> **Work request**
Retype the part of the Leviathan Mine cleanup article starting with "EPA experts told" and going on through "of the pools.", with every word and mark unchanged.

> **Page extract**

────

Long cleanup process begins with public meeting
Thursday, May 25, 2000 | 9:19 a.m.
GARDNERVILLE, Nev. - The process of deciding how to clean up one of the nation's most polluted mine sites got under way with an almost scholarly public hearing.
The Leviathan Mine, an abandoned open pit sulfer and copper source in Alpine County, Calif., annually dumps tons of deadly toxins into Leviathan Creek and its tributaries.
Those orangish-yellow streams can find their ways through picturesque canyons dropping out of the Sierra Nevada and into the East Fork of the Carson River in the western part of Nevada's Douglas County.
The mine has been added to the federal Environmental Protection Agency's list of Superfund sites which get special attention because of the extent of their pollution.
EPA experts told Wednesday night's meeting that while interim mitigation is reaping dividends, anything beyond that is long term.
"We're at a fairly early stage here. We need to pull together the existing information and see what we've got going," EPA remedial project manager Kevin Mayer said. "We're three years down the road at least."
EPA ecologist Ned Black said that work by California's Lahontan Regional Water Quality Control Board has helped keep most, if not all, of the toxins out of the Carson River.
The acid runoff is gathered in holding ponds where lime is added to help neutralize the solution and to cause metals like aluminum, copper and arsenic to precipitate to the bottom of the pools.
"So far at this time, we've not been able to detect a lot of ecological impact on the Carson River. We're not saying it isn't there," Black told the gathering.
While the potential damage of the runoff is causing concern on the receiving end in western Nevada and on the lands of the Washoe Tribe of Nevada, the tone of Wednesday's presentation by the EPA officials and questions from the audience of about 40 reflected a Geology 101 lecture, free of any rhetoric.
Mayer said that was the idea behind the meeting - the first of many.
"We're still laying out our understanding of what the problem is and stil grappling with proposals for ways to deal with this. We want people involved," he said.
The mine 25 miles south of Gardnerville operated intermittently from 1863 to 1962, producing copper sulfate and sulfur. The spent ore was scattered over some 250 acres and water running through it leached out the remaining minerals that decimated Leviathan creek and its tributaries.
Mayer said that along with finding ways of neutralizing the damage, the current studies initially have to set some goals.
"How clean is clean? That's one of the hardest questions we're going to be hit with," he said. "Coming up with a model ant satisfies every scientist is really pretty tricky."

────

> **Extracted entries**
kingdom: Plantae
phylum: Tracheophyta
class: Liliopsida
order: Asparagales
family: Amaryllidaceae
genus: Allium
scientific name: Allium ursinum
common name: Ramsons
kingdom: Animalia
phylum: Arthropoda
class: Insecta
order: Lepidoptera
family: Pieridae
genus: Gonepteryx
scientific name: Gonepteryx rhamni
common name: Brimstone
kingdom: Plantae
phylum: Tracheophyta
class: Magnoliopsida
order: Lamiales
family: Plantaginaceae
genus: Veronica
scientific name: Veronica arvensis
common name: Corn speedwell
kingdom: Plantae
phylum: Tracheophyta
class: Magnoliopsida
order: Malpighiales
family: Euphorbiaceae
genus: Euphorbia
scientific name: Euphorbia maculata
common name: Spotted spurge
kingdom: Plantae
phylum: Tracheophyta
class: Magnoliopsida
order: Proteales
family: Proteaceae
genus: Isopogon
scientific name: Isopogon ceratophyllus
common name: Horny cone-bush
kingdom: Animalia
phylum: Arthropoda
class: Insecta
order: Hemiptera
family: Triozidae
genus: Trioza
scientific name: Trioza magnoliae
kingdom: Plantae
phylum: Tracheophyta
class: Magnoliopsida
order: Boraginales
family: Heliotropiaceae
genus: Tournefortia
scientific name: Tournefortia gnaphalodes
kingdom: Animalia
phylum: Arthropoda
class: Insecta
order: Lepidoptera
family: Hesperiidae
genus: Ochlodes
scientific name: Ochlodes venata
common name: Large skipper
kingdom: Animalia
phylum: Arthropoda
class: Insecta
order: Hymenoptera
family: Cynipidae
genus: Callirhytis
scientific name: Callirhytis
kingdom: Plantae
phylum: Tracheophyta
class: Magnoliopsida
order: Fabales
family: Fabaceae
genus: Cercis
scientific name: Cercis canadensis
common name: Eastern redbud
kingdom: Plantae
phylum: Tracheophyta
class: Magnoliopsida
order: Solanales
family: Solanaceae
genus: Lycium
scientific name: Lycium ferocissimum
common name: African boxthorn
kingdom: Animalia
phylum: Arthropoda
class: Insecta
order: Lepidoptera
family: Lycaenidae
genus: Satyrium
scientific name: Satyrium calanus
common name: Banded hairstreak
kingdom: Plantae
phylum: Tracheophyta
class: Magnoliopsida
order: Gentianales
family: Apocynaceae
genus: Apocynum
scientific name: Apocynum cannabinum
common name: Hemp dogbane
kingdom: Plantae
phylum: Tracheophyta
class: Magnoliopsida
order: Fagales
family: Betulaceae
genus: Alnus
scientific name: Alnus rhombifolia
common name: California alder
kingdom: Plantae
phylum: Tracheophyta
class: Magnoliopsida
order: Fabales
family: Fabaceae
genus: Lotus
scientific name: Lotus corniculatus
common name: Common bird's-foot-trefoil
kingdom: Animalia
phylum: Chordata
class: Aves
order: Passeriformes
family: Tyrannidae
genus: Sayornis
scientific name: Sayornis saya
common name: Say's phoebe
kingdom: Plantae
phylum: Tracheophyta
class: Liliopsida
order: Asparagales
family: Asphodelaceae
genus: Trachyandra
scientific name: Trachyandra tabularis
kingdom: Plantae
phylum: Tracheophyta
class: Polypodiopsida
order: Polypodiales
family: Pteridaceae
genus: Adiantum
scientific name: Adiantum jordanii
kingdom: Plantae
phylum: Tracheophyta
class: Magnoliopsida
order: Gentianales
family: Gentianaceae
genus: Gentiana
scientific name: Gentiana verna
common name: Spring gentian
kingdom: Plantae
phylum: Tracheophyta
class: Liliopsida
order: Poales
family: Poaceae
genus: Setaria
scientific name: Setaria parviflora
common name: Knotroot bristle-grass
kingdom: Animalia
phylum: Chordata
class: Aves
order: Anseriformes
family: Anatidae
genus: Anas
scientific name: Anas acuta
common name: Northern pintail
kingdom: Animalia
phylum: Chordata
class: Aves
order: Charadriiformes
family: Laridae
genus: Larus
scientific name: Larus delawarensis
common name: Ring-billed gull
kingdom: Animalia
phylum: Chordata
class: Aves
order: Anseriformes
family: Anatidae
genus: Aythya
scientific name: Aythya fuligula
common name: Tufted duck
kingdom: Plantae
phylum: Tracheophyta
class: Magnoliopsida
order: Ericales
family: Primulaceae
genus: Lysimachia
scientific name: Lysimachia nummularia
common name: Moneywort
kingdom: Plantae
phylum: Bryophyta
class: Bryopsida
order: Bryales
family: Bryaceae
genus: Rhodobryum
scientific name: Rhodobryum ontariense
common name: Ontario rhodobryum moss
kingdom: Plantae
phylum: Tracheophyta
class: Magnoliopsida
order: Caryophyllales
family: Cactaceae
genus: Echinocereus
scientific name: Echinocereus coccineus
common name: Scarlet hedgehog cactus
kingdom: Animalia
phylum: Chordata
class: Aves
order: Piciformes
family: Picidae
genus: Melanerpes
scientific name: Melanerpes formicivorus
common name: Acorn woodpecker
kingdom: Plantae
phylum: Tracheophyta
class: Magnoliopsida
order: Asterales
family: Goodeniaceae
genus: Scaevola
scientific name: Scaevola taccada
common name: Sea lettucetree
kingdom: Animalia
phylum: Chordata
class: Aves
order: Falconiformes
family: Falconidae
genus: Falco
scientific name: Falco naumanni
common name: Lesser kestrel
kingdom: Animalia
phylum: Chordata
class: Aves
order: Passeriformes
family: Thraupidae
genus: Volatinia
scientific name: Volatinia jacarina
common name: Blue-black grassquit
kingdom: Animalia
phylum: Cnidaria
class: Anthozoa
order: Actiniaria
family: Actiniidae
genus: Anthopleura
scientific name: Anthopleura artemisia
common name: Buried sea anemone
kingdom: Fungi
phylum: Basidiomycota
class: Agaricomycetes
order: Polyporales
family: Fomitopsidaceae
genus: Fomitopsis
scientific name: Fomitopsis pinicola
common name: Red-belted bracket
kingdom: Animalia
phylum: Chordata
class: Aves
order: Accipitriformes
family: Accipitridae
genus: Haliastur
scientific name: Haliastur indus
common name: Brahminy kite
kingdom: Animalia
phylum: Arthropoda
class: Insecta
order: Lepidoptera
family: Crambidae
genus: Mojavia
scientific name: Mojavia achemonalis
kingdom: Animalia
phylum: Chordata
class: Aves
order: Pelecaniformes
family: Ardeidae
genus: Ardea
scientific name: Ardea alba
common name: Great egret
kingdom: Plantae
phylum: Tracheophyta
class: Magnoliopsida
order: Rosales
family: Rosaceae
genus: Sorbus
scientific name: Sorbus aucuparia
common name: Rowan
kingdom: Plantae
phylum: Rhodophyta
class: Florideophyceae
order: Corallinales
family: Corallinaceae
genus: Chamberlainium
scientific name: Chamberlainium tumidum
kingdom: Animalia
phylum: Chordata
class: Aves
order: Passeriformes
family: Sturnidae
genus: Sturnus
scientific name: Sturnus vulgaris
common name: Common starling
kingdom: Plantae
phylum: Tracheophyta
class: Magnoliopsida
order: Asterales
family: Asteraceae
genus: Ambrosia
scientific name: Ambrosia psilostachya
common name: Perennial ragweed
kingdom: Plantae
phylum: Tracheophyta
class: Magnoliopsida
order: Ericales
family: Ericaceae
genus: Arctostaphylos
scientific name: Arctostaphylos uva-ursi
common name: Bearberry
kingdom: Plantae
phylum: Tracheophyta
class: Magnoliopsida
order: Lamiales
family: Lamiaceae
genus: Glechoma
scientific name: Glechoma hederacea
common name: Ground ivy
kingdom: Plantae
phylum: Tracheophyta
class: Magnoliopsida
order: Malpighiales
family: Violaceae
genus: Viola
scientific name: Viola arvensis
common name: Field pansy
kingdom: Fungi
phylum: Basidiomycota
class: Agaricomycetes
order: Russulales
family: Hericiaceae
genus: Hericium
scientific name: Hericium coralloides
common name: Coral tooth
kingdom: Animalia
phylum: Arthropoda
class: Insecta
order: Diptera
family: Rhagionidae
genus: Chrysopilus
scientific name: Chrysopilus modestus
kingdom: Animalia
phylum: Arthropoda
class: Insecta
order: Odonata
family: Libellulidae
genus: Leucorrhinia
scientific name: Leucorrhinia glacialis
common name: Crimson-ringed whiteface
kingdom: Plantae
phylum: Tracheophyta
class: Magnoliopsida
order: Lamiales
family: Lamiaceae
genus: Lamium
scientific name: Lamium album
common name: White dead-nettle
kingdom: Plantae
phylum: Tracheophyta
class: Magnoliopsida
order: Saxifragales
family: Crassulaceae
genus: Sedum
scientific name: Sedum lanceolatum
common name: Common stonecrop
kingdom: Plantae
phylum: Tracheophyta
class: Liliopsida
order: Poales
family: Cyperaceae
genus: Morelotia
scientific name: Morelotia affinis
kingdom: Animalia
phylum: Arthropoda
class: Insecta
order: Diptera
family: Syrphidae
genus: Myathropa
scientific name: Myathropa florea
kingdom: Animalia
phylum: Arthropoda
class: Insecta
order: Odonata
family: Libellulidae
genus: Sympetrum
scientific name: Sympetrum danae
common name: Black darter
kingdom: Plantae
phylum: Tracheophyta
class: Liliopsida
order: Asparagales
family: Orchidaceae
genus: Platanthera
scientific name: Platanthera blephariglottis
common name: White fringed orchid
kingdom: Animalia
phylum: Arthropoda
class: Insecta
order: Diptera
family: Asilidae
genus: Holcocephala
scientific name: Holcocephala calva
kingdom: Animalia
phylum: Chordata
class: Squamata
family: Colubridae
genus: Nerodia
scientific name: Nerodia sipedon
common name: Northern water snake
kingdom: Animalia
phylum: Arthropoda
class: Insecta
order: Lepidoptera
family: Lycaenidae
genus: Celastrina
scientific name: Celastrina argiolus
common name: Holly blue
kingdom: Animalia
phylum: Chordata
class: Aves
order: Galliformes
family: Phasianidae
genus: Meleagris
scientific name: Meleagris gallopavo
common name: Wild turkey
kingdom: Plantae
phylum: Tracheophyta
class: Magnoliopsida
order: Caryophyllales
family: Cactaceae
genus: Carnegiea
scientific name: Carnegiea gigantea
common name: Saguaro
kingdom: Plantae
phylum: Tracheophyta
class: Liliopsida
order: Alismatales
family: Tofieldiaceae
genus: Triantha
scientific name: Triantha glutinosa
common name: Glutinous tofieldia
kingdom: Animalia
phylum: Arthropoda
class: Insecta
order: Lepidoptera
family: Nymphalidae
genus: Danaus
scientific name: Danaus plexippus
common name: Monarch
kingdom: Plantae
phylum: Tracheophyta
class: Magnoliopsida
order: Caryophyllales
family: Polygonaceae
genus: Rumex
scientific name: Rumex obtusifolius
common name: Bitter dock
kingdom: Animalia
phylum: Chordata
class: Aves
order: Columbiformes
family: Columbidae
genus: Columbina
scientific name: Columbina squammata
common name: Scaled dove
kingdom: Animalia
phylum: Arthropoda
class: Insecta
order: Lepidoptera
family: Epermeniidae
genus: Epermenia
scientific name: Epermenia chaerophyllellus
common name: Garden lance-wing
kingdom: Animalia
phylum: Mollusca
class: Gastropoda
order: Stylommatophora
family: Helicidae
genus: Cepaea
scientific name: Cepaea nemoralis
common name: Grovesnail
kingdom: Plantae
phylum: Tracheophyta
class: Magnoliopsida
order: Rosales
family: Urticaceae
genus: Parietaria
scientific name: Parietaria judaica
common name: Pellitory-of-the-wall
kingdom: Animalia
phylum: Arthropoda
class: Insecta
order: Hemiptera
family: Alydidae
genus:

────

> **Result of the exercise**
EPA experts told Wednesday night's meeting that while interim mitigation is reaping dividends, anything beyond that is long term.
"We're at a fairly early stage here. We need to pull together the existing information and see what we've got going," EPA remedial project manager Kevin Mayer said. "We're three years down the road at least."
EPA ecologist Ned Black said that work by California's Lahontan Regional Water Quality Control Board has helped keep most, if not all, of the toxins out of the Carson River.
The acid runoff is gathered in holding ponds where lime is added to help neutralize the solution and to cause metals like aluminum, copper and arsenic to precipitate to the bottom of the pools.